Thermogravimetric analysis (TGA): TGA is measured in TA InstrumentsTMIt is carried out in model Q500 with opening device.By sample
(about 10mg~30mg) is put into the platinum crucible removed the peel in advance.Instrument precision weighs the weight of sample, and by instrument record to thousand points
One of milligram.Balance is purged with nitrogen with 40mL/min, and sample is purged with nitrogen with 60mL/min.In room temperature between 300 DEG C
Data are collected with the rate of heat addition of 10 DEG C/min, data are analyzed and shown with TA Universal Analysis.
1H H NMR spectroscopy is recorded using Bruker 400MHz or 600MHz nuclear magnetic resonance spectrometer.Solid-state13C H NMR spectroscopy uses
Bruker 100MHz nuclear-magnetism is at room temperature (from 21~25 DEG C).1H H NMR spectroscopy is with CDC13、DMSO-d6、CD3OD or acetone-d6It is molten
Agent (as unit of ppm) uses TMS (0ppm) or chloroform (7.25ppm) as reference standard.It, will when there is multiplet
Use following abbreviation: s (singlet, unimodal), d (doublet, bimodal), t (triplet, triplet), m (multiplet,
Multiplet), br (broadened, broad peak), dd (doublet of doublets, double doublet), dt (doublet of
Triplets, double triplets).Coupling constant J, unit are indicated with hertz (Hz).
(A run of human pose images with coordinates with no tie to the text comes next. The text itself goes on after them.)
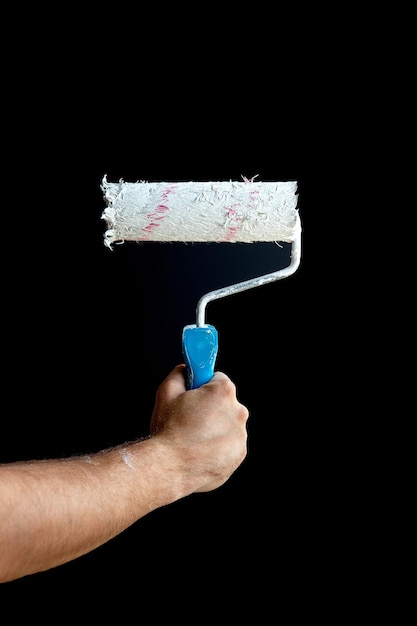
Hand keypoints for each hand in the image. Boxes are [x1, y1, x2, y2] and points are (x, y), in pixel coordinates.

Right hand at [150, 364, 248, 491]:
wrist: (170, 468)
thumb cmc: (168, 430)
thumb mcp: (166, 393)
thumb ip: (178, 374)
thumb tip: (184, 371)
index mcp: (223, 392)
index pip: (217, 379)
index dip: (202, 386)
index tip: (194, 395)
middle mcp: (238, 411)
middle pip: (224, 403)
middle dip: (209, 408)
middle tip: (189, 419)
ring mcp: (240, 435)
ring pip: (227, 425)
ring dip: (214, 429)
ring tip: (192, 439)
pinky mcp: (238, 454)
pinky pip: (229, 445)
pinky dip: (218, 447)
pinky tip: (200, 452)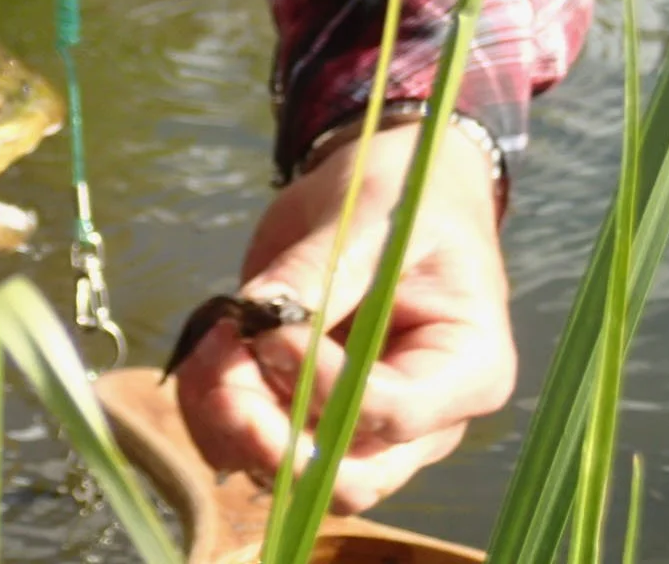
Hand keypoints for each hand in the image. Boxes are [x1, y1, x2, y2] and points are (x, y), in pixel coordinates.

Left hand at [173, 121, 512, 513]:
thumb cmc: (404, 196)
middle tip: (225, 379)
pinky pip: (254, 443)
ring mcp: (362, 423)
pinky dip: (214, 416)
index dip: (322, 384)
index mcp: (465, 368)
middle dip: (275, 442)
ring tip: (210, 350)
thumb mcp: (372, 214)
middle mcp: (421, 418)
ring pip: (293, 472)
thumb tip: (261, 312)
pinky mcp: (309, 408)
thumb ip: (323, 270)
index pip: (392, 412)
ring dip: (233, 426)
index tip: (272, 330)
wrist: (390, 190)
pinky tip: (202, 359)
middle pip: (350, 478)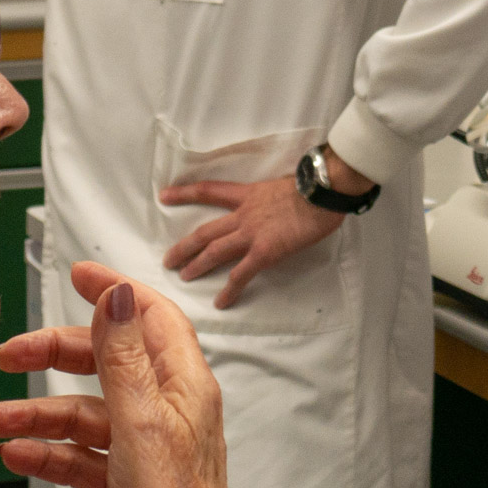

The determination condition of low resolution mass spectrometry (MS) data is: 6120 level four bars HPLC-MS of Agilent (column model:
Zorbax SB-C18,2.1 × 30mm, 3.5 microns, 6min, flow velocity 0.6mL/min.Mobile phase: 5%~95% (contains 0.1%
The CH of formic acid3CN) in (H containing 0.1% formic acid2O the ratio in)), using electrospray ionisation (ESI), at 210nm/254nm,
It is detected with UV.
The present invention using inductivity coupled plasma mass spectrometry (ICP-MS) analyze and determine formula (I) shown in compound with it is inorganic
Alkali at salt ratio.Determination condition are as follows: Agilent 7800ICP-MS system, using He mode, Sc45 is as internal standard element.